MiR-30e-5p deficiency exerts an inhibitory effect on inflammation in rheumatoid arthritis via regulating Atl2 expression.

Objectives: This study aims to investigate the inflammatory effect of the microRNA (miRNA) miR-30e-5p on rheumatoid arthritis (RA) development in RA mice and fibroblast-like synoviocytes (FLS).

Materials And Methods: MiR-30e-5p and atlastin GTPase 2 (Atl2) expression in RA tissues and RA-FLS was evaluated using real-time quantitative polymerase chain reaction. The function of miR-30e-5p in inflammation of RA mice and RA-FLS was analyzed by enzyme-linked immunosorbent assay (ELISA) and Western blotting. 5-ethynyl-2'-deoxyuridine (EdU) assay was used to detect RA-FLS proliferation. Luciferase reporter assay was to confirm the interaction between miR-30e-5p and Atl2.

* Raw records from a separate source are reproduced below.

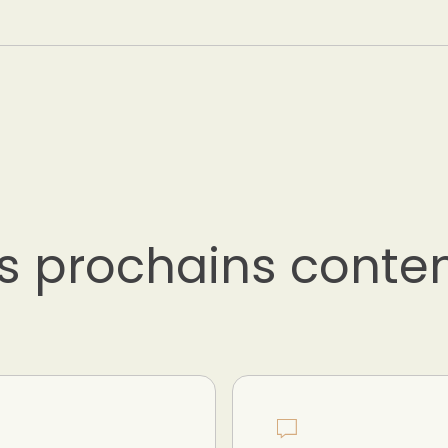
s prochains conte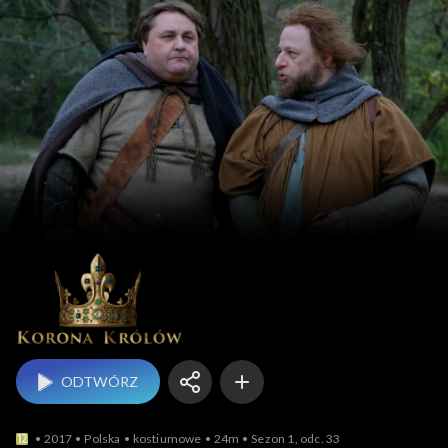
Korona królów
ODTWÓRZ
2017
Polska
kostiumowe
24m
Sezon 1, odc. 33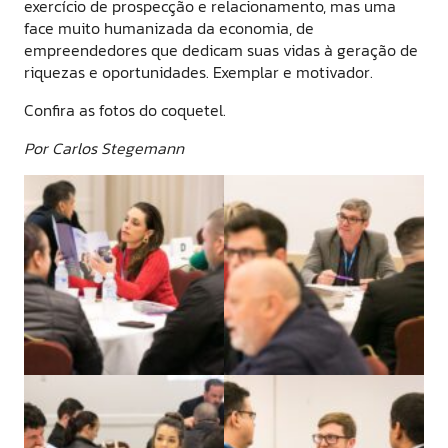
exercício de prospecção e relacionamento, mas uma
face muito humanizada da economia, de
empreendedores que dedicam suas vidas à geração de
riquezas e oportunidades. Exemplar e motivador.
Confira as fotos do coquetel.
Por Carlos Stegemann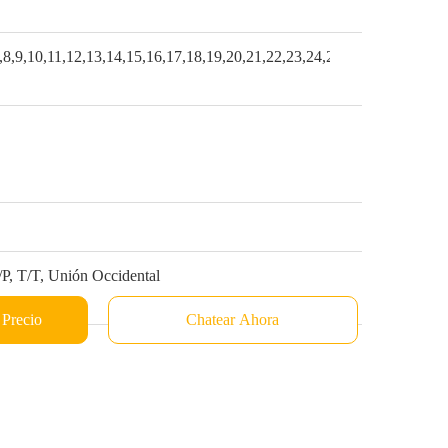
,8,9,10,11,12,13,14,15,16,17,18,19,20,21,22,23,24,25,26
P, T/T, Unión Occidental
 Precio
Chatear Ahora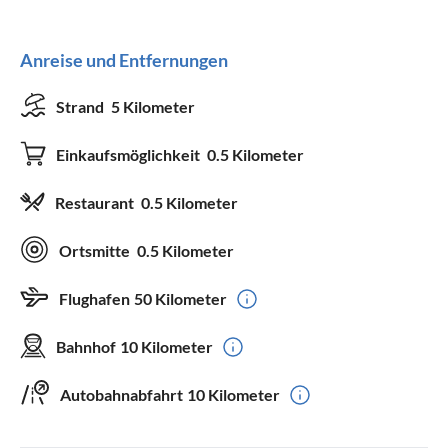
Anreise und Entfernungen
Strand
5 Kilometer
Einkaufsmöglichkeit
0.5 Kilometer
Restaurant
0.5 Kilometer
Ortsmitte
0.5 Kilometer
Flughafen
50 Kilometer
Bahnhof
10 Kilometer
Autobahnabfahrt
10 Kilometer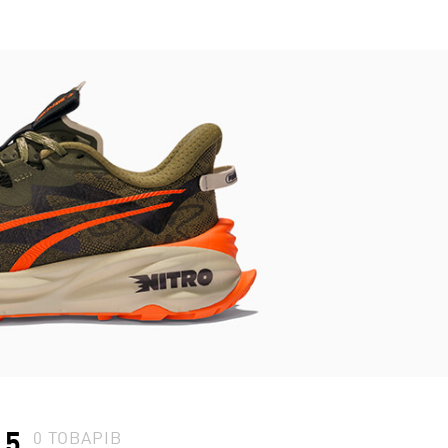
.5
0
ТОВАРІВ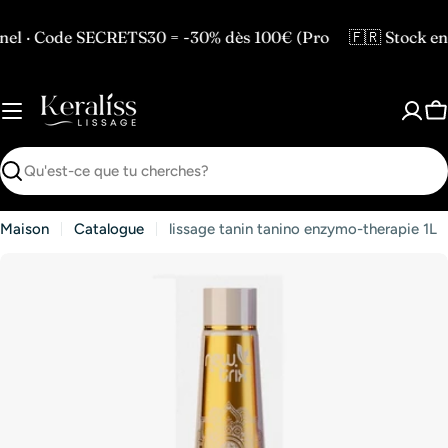
Passer
au
 SECRETS30 = -30% dès 100€ (Pro
🇫🇷 Stock en France 
contenu
P
Recherche
Maison
Catalogue
lissage tanin tanino enzymo-therapie 1L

Results: MiR-30e-5p expression was upregulated in the tissues from RA mice. Silencing miR-30e-5p alleviated inflammation in RA mice and RA-FLS. MiR-30e-5p negatively modulated Atl2 expression. Atl2 knockdown exerted a proinflammatory effect on RA-FLS. Atl2 knockdown rescued the inhibitory effect of miR-30e-5p knockdown on proliferation and inflammatory response of RA-FLS.

Conclusion: MiR-30e-5p knockdown inhibited the inflammatory response in RA mice and RA-FLS through Atl2.